The UCLA Herb Alpert School of Music currently has 483 students pursuing a degree of some sort. Of those 483, eight have been chosen to perform in the UCLA Philharmonia All-Star Concert on Thursday at 8 p.m. in Schoenberg Hall.
What differentiates the All-Star concert from other UCLA Philharmonia productions is the competition for solo pieces. The process involved two nights of competitive auditions open to any student in the UCLA music department, graduate or undergraduate, who prepared a piece under 20 minutes.
One of the night’s soloists is first-year doctoral student and alto saxophonist Ryan Weston, who will be performing Pierre Max Dubois’ “Saxophone Concerto.”
Weston began playing the saxophone in fifth grade after being influenced by his siblings who were also musically active.
“I wasn’t super serious about the instrument until my first year of high school,” Weston said. “Once I hit my freshman year, something changed.”
Weston credited his instructor, Keith Jacobson, with changing the way that he viewed the saxophone.
“I didn’t understand what the saxophone could do until I heard my teacher play. Once I heard him, I was hooked,” Weston said. “That was when I began viewing music as a career.”
After participating in various all-star bands and jazz combos in high school, Weston auditioned for a spot in the UCLA music program.

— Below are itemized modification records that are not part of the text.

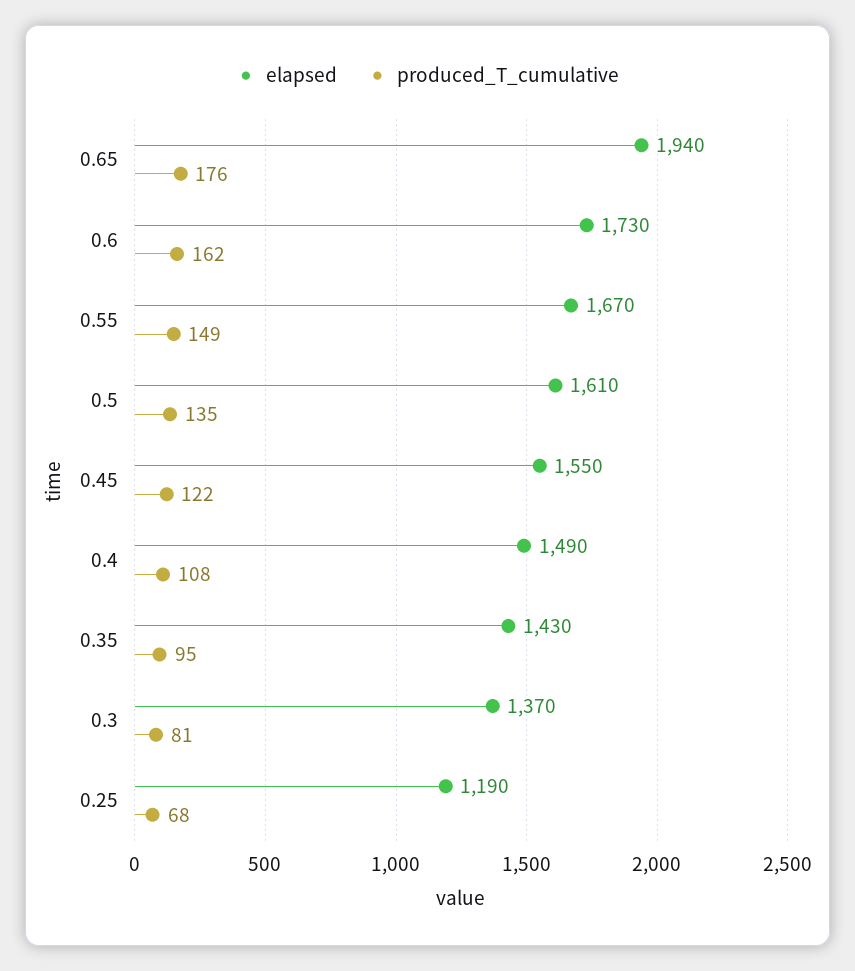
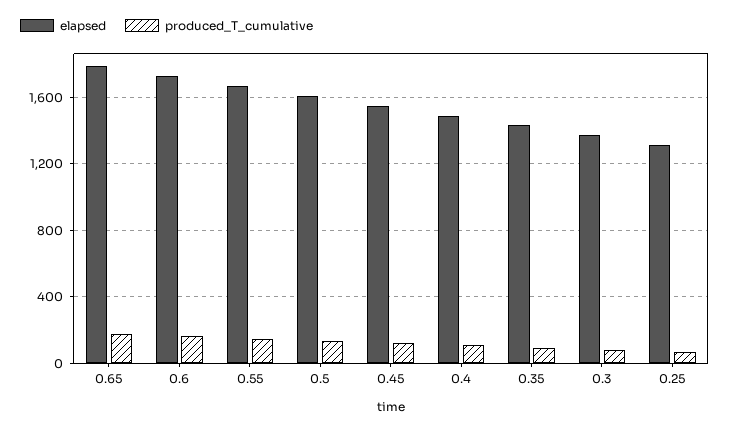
  {
    "elapsed": {
-     "0.65": 1940,
+     "0.65": 1800,
      "0.6": 1730,
      "0.55": 1670,
      "0.5": 1610,
      "0.45": 1550,
      "0.4": 1490,
      "0.35": 1430,
      "0.3": 1370,
-     "0.25": 1190
+     "0.25": 1300
    },
    "produced_T_cumulative": {
      "0.65": 176,
      "0.6": 162,
      "0.55": 149,
      "0.5": 135,
      "0.45": 122,
      "0.4": 108,
      "0.35": 95,
      "0.3": 81,
      "0.25": 68
    }
  }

He received both his undergraduate and masters degrees from the Herb Alpert School of Music and has been active in campus music groups.
“Music allows me to express myself in ways that I cannot do in words,” Weston said.
Ariel Campos is a first-year graduate student studying percussion performance and will be showcasing his talent on the extended range marimba for the performance.
Campos began studying percussion while in high school and soon transitioned to touring nationally with different groups.
“Eventually, I ended up in London in a show called Blast! in the fall of 1999,” Campos said. “It’s a show like STOMP or the Blue Man Group, where they took American Drum and Bugle Corps and put it on stage.”
After touring for a year, Campos finished his undergraduate degree at Cal State Northridge and enrolled at UCLA.
Campos will be performing a piece written for an international marimba competition by Emmanuel Sejourne.
“It’s a fairly new piece, and I was really lucky to find it,” Campos said. “The piece has a very physical and visual element, but is also musically solid and listener friendly.”
Another soloist, first-year graduate music performance student Sara Marsh, will be playing the clarinet. The audition was Marsh’s first experience with a formal concerto competition, and she said she went in to the process hoping to gain some experience.
“Once I found out I got it, I called my parents, my boyfriend, everyone,” Marsh said.
“I turned on the radio and just danced around in my room because I was so excited. It was kind of a shock that I won.”
Marsh began playing the clarinet in the sixth grade and had many of her early performances at her church.
“Church is really the perfect place to learn to deal with nerves,” Marsh said. “Even when I thought I didn’t perform well, I still got positive reinforcement.”
Marsh will be performing Claude DeBussy’s “Premiere Rhapsodie,” written for clarinet and piano.
“Usually concertos are huge three movement pieces of work, but this one is only one movement,” Marsh said. “It starts off dreamy and slow, but it gets pretty exciting right before the end. It’s a very pretty piece.”
Violinist Luke Santonastaso is a third-year music performance student. He began playing the violin at the age of 5 and gradually grew more serious and began to play in orchestras both inside and outside of school.
Santonastaso will be performing the first movement of Tchaikovsky’s “Violin Concerto,” on UCLA’s more than 270-year-old Stradivarius violin nicknamed “Duke of Alcantara.”
“The concerto is one of the main solo works for violin,” Santonastaso said. “It’s completely lush and very “˜heart on your sleeve’ emotional. Tchaikovsky wrote the best melodies.”
Santonastaso, whose father has a degree in physics, said he shares his father’s passion for physics and mathematics, but he views music as something deeper.
“It’s kind of like skipping a stone on a pond, everything kind of happens on the surface, but it sinks at the end,” Santonastaso said. “For me, music is on a different, deeper level of expression and learning. It helps everything else.”